The 1980s unexpectedly became the hub for one of the greatest revivals in American music history. For a genre that had been dormant for decades, blues music charted back into the mainstream. Legends who pioneered the traditional form were suddenly creating new albums and touring again. Among these star-studded returns were Ray Charles, B.B. King and John Lee Hooker. But this revivalist era also saw the emergence for a new wave of blues artists who stood toe-to-toe with their idols. While Jeff Healey and Robert Cray were well-received newcomers, there is one who became the cornerstone of their inception. Stevie Ray Vaughan was just another Texan until 1983 when he became one of the most highly regarded guitarists of all time. His smooth vocals and effortless shredding landed him to be viewed as a second coming of Jimi Hendrix. But behind the flamboyant outfits and masterful guitar-playing, lies a gentle soul that witnessed a career tragically cut too soon.
The Lone Star state of Texas held many memories of Vaughan’s early childhood. Not all of them good. Born into a family of intense manual laborer’s, Vaughan often endured the underlying temper of his father that was fueled by alcohol. But his shy nature and insecurities were drowned out when his older brother, Jimmie, introduced him to music. His admiration for Jimmie’s record collection inspired him to learn more about music composition in school. The aspiring musician’s family gifted him with a guitar that had transformed his life. Vaughan practiced endless hours by playing along with blues records by Albert King and Muddy Waters. Eventually, Vaughan became tired with school impeding on his music capabilities and would drop out to focus on his talent. The next few years shaped Vaughan’s performing capabilities as he toured across the state with several bands. By the early 1970s, he would settle with renowned musicians Jackie Newhouse and Chris Layton. The trio rebranded themselves as Double Trouble with Vaughan as the lead singer. From then on, they would venture into every club in the state and quickly become one of the most popular bands in Texas.
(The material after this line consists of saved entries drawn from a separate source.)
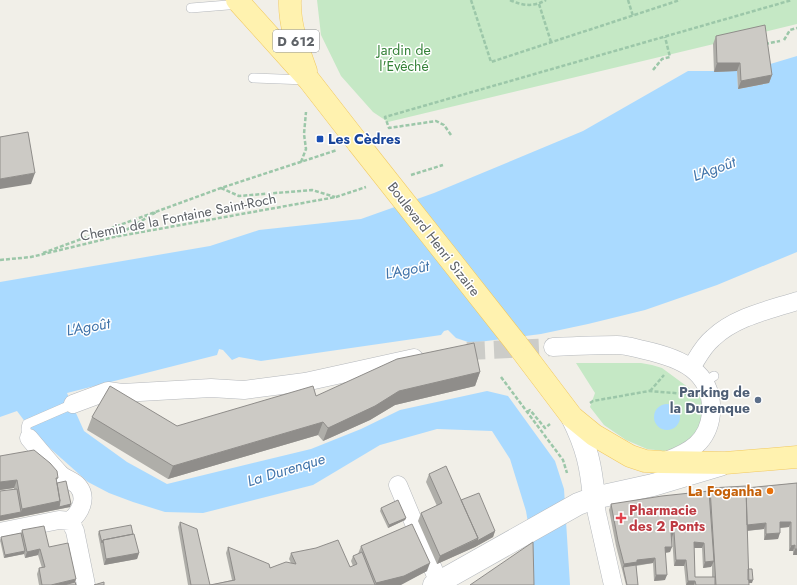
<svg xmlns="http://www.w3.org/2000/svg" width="797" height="585" font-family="Jost,sans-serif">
  <rect width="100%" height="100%" fill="#f1efe8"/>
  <path fill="#c5e8c5" d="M 317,0 L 797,0 L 797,24 L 388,122 L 373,112 L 341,76 L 321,35 Z
    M 576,363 L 641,363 L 652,365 L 662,368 L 704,399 L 703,419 L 698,433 L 691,439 L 675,448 L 664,451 L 647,449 L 626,440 L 604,425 L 590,407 L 595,393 Z"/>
  <path fill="#aadaff" d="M 797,56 L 797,252 L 717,285 L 645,310 L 588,324 L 541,334 L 471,343 L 456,338 L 448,330 L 444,331 L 441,335 L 261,361 L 239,357 L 232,360 L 223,350 L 219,349 L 217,355 L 67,393 L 84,431 L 127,462 L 167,484 L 311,449 L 361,429 L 400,410 L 487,391 L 508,396 L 555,461 L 564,489 L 570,585 L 534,585 L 533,553 L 526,511 L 510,459 L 492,431 L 437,429 L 380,445 L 313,485 L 203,513 L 165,512 L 133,502 L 109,493 L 88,482 L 35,435 L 17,411 L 0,417 L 0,282 L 210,246 L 259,230 L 361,219 L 434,193 L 583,131 L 688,71 L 737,71 L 738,89 L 769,83 L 767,65 Z
    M654 417a13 13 0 1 1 26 0a13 13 0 1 1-26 0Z"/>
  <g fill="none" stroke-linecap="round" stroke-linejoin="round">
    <path stroke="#ccccc8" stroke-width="18" stroke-dasharray="18 9" stroke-linecap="butt" d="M 467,351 L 553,347"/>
    <defs>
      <path id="service" d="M 191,8 L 240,4
        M 253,78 L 306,80
        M 705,382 L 714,376
        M 29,438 C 26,433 25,430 27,424 L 73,404"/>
      <path id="minor" d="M 553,347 C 574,346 596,345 617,345 C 626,345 635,348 644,350 C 680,358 714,371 711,414 C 708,442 690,452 666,461
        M 691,368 C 698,357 703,346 713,338 C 735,317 769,310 797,301
        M 73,404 L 108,391 L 122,393 L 211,388 L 244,390 L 305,382 L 414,358
        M 29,438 C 39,450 49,462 60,474 C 65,479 74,481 78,486 C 88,498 80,513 70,521
        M 398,485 L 439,583
        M 594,498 L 597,514 L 613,585
        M 0,532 L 59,520 L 70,521 L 75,531 L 86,585"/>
      <path id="secondary" d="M 572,417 C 587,447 591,466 594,498
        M 434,585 L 578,504 L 594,498 L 653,485 L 720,465"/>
      <path id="primary" d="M 237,0 L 309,80 L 358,143
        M 290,0 C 289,24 298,49 306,71
        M 516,343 L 572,417 L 594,435 L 630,456 L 645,461 L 661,462 L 725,463 L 797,457"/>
    </defs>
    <use href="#service" stroke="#b5b8bc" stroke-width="10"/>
    <use href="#minor" stroke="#b5b8bc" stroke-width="19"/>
    <use href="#secondary" stroke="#b6babf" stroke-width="23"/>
    <use href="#primary" stroke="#f2c960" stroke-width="23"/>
    <path stroke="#9cc7a9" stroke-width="2.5" stroke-dasharray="4 2" stroke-linecap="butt" d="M 471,0 L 491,62 L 680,0
      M 510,0 C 523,6 534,7 546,0
      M 628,0 L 633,16
      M 539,4 L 551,42
      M 784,40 L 790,30 L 797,28
      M 765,44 L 780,41
      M 653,70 L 662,59 L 670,57 L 665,37
      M 451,135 L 444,125 L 436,121 L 389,128 L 385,117 L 792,0
      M 301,162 L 306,149 L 304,134 L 306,112
      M 411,175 L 443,165
      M 221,188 L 239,196 L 312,190 L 335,197
      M 116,236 L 158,211
      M 43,253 L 221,188 L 337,150
      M 0,260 L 31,257 L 114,237 L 336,197 L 366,187
      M 501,377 L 563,460 L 567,473
      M 650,391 L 664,375
      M 590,403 L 593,401 L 649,391 L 687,394
      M 527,412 L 530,410 L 545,428 L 550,424"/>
    <use href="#service" stroke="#fff" stroke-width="9"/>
    <use href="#minor" stroke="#fff" stroke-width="18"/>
    <use href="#secondary" stroke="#fff" stroke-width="22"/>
    <use href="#primary" stroke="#fff2af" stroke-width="22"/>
    <defs>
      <path id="primary-bridge" d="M 358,143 L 516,343"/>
    </defs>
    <use href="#primary-bridge" stroke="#f2c960" stroke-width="23" stroke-linecap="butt"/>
    <use href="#primary-bridge" stroke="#fff2af" stroke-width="22"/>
  </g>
  <path fill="#afaea9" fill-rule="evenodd" d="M 716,36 L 772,75 L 769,83 L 738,89 L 737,71 L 714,72 L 713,44 Z
    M 480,372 L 475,386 L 395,405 L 370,420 L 323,441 L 318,435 L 168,479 L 87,430 L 92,417 L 177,426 L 316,396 Z
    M 0,456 L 58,478 L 56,481 L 70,507 L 0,521 L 14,489 L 14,488 L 0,490 Z
    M 429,474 L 461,500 L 495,531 L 493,537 L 475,547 L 437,564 L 418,521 L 421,513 L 437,506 L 426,482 Z
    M 797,483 L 797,555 L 793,555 L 793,551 L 789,551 L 789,527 L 780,528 L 778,539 L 764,540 L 764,529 L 747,531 L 748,569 L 752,583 L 748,583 L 749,585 L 686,585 L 684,566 L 674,566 L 672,537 L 670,552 L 665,553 L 665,580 L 654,581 L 653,563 L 636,566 L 638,585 L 626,585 L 616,546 L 609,510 L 611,504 L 709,491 L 710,488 L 746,488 ZM 694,548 L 702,548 L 703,568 L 712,566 L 712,577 L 695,577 Z
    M 381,508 L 406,518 L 405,520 L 388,528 L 380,511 Z
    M 180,522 L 210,585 L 232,580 L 226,553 L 228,547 L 270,568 L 291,563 L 289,559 L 291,553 L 350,567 L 353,566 L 351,561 L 353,556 L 358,554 L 361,546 L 427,571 L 399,585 L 188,585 L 178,527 Z
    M 22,530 L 49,547 L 75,582 L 76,585 L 39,585 L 37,574 L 39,568 L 42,568 L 38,555 L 25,558 L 24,554 L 4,558 L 0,540 L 1,537 L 21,533 Z
    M 99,531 L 133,534 L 139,553 L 137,559 L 104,565 L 98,534 Z"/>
  <path fill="#8f8d8a" d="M 717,63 L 740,63 L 737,71 L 714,72 Z
    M 772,75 L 769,83 L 738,89 L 741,81 Z
    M 35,173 L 31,184 L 0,189 L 0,179 Z
    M 480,372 L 475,386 L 395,405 L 370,420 L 323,441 L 328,428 L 399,391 Z
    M 323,422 L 318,435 L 168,479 L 173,466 Z
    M 17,480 L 14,488 L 0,490 L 0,482 Z
    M 60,501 L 71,504 L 70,507 L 0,521 L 0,516 L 21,512 L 22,509 Z
    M 406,518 L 405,520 L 388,528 L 389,525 Z
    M 780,522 L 791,522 L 789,527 L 778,528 Z
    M 766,523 L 764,529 L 744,531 L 746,525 Z
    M 495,531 L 493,537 L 475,547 L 437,564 L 440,556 Z
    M 671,532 L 674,532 L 672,537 L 669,538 Z
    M 780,533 L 778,539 L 764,540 L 766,534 Z
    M 694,542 L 704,543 L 702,548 L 692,548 Z
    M 795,545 L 793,551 L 789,551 L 791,546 Z
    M 665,547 L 672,547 L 670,552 L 663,553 Z
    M 40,549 L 38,555 L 25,558 L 27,552 Z
    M 795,549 L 797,549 L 797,555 L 793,555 Z
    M 25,551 L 24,554 L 4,558 L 5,555 Z
    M 139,553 L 137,559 L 104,565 L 106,559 Z
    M 655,558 L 653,563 L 623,567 L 624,564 L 637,560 Z
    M 676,560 L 686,560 L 684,566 L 674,566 Z
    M 714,561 L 711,567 L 703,568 L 705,562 Z
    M 430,563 L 427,571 L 401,585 L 375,585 L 376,583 Z
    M 656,575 L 667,575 L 665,580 L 654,581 Z
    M 76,579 L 74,585 L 51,585 Z
    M 746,580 L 753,580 L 752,583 L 745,583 Z
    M 688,581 L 695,581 L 694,585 L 686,585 Z"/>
  <path fill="#cccac5" stroke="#8f8d8a" d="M 765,25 L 772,75 L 741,81 L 740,63 L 717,63 L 716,36 Z
    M 28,132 L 35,173 L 0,179 L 0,137 Z
    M 474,343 L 480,372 L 399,391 L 375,406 L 328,428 L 323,422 L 173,466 L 92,417 L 110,386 L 177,426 L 313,386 L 316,396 L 397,359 Z
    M 34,450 L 50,463 L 57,471 L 58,478 L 56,478 L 60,501 L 22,509 L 17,480 L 0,482 L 0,456 Z
    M 446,466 L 478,538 L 440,556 L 421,513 L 442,503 L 429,474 Z
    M 66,481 L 71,504 L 59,507 L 60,501 L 57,483 Z
    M 797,483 L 797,549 L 795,549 L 795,545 L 791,546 L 791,522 L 780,522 L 780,533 L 766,534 L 766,523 L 747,525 L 746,488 Z
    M 746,486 L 749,585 L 716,585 L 710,488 Z
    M 17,489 L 21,512 L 0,516 L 0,491 Z
    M 709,491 L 714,561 L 705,562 L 704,543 L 694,542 L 695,577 L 715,577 L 715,585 L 696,585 L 695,581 L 688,581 L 686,560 L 676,560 L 674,532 L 671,532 L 672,547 L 665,547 L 667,575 L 656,575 L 655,558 L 637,560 L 637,562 L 624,564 L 618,541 L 611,504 L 662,496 Z
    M 479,493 L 495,531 L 477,541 L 478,538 L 461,500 Z
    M 398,500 L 406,518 L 389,525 L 381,508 Z
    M 180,522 L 197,529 L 210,585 L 235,580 L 228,547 L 269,564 L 270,568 L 286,562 L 296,564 L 291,553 L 316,548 L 338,540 L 350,567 L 357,564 L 353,556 L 362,552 L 375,585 L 191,585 Z
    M 412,524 L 430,563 L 404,576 L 376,583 L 361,546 Z
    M 131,525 L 133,534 L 103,540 L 102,543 L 99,531 Z
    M 44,526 L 49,547 L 68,543 L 76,579 L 51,585 L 42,585 L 39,568 L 45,567 L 40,549 L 27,552 L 22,530 Z
    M 21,533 L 25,551 L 5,555 L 1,537 Z
    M 134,534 L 139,553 L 106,559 L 103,540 Z
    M 533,542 L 534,585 L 470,585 Z
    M 636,565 L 638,585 L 627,585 L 623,567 Z
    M 748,569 L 752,569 L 753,580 L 748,580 Z
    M 75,582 L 76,585 L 64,585 Z
    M 104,582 L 104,585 L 94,585 Z"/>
  <rect fill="#1a4fb4" stroke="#fff" stroke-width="1.5" x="316" y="135" width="8" height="8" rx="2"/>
  <circle fill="#5c6f8a" stroke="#fff" stroke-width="1.5" cx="758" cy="400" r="4"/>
  <circle fill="#e8710a" stroke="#fff" stroke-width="1.5" cx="770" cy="491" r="4"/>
  <path fill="#e0444e" stroke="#fff" stroke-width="1.5" d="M619 512h4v4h4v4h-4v4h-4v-4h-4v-4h4z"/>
  <g text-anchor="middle" stroke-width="3" stroke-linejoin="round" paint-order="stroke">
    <rect fill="#fff" stroke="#8f9295" stroke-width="1" x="273" y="30" width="46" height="22" rx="3"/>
    <g font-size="13" font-weight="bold" fill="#5f6368">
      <text x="296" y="46">D 612</text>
    </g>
    <g font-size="14" fill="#348238" stroke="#fff">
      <text x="404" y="55">Jardin de<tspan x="404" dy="16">l'Évêché</tspan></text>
    </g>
    <g font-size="14" font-weight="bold" fill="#164399" stroke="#fff" text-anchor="start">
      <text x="328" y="144">Les Cèdres</text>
    </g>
    <g font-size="14" fill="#5f6368" stroke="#fff">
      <text transform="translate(178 217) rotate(-11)" y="5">Chemin de la Fontaine Saint-Roch</text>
      <text transform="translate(434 239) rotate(52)" y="5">Boulevard Henri Sizaire</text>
    </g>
    <g font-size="14" font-weight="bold" fill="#4e5e75" stroke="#fff" text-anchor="end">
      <text x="750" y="397">Parking de<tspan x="750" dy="16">la Durenque</tspan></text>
    </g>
    <g font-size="14" font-weight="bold" fill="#c56008" stroke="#fff" text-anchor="end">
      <text x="762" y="496">La Foganha</text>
    </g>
    <g font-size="14" font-weight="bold" fill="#be3a42" stroke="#fff" text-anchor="start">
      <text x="629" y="515">Pharmacie<tspan x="629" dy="16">des 2 Ponts</tspan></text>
    </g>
    <g font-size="15" font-style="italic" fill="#4174aa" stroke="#fff">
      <text transform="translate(714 169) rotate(-20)" y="5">L'Agoût</text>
      <text transform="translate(407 270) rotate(-11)" y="5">L'Agoût</text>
      <text transform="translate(88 327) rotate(-10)" y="5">L'Agoût</text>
      <text transform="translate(286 470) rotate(-17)" y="5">La Durenque</text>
    </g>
  </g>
</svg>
The group’s reputation for having a tight blues rhythm but hard rock sound preceded them everywhere. The attention had reached overseas as they were invited to perform at the Montreux Jazz Festival in Switzerland. Thousands were in attendance for their performance. While the audience wasn’t familiar with the group, they became instant fans that night. Among those in attendance who, likewise, became fans were legendary songwriters David Bowie and Jackson Browne. Bowie personally asked Vaughan to appear in his upcoming album while Browne gave the other members a studio space. Shortly after, the group would sign with Epic Records after impressing famed A&R scout John Hammond. What followed was the creation of one of the most hailed blues rock albums to date.
1983’s Texas Flood unleashed the gates for blues music as it soared to the top of the charts. Its crossover success to rock radio saw Vaughan and the group successfully mutating genres. The self-titled track and “Pride and Joy” became synonymous classics in blues rock. Their national recognition was followed by a sold-out tour to commemorate the newly acquired fame. But the trio wasted no time to get back into the studio to release more music. The follow-ups Couldn’t Stand the Weather and Soul to Soul were all commercial successes. But the price of fame began to weigh heavily on Vaughan as he sunk into alcoholism and drug addiction. Even with his health declining, Vaughan still reached success as he capped off 1989 with his best-selling album In Step. The albums reviews inspired Vaughan to reach sobriety and stay clean for the rest of his life. Except, it wouldn’t be former vices that saw his career come to an end.
1990 marked Vaughan’s reunion with Jimmie as they recorded an album that was planned for a later release. The artist continued to tour that year which concluded in an encore performance alongside Eric Clapton and Robert Cray. Vaughan would board a helicopter flight immediately following the concert. But while en route the helicopter had crashed and claimed the lives of all on board. The tragedy was felt by every mainstream artist who mourned Vaughan’s passing. Jimmie honored his brother’s legacy through the posthumous completion of their last record, Family Style. The release inspired a collection of outtakes by Vaughan that Jimmie compiled and released to critical success. For his contributions, Vaughan and Double Trouble would be inducted into the Rock and Roll Hall of Fame. Leaving behind a legacy that saw a small Texas native becoming more than a revivalist, but an inspiration for future guitar masters.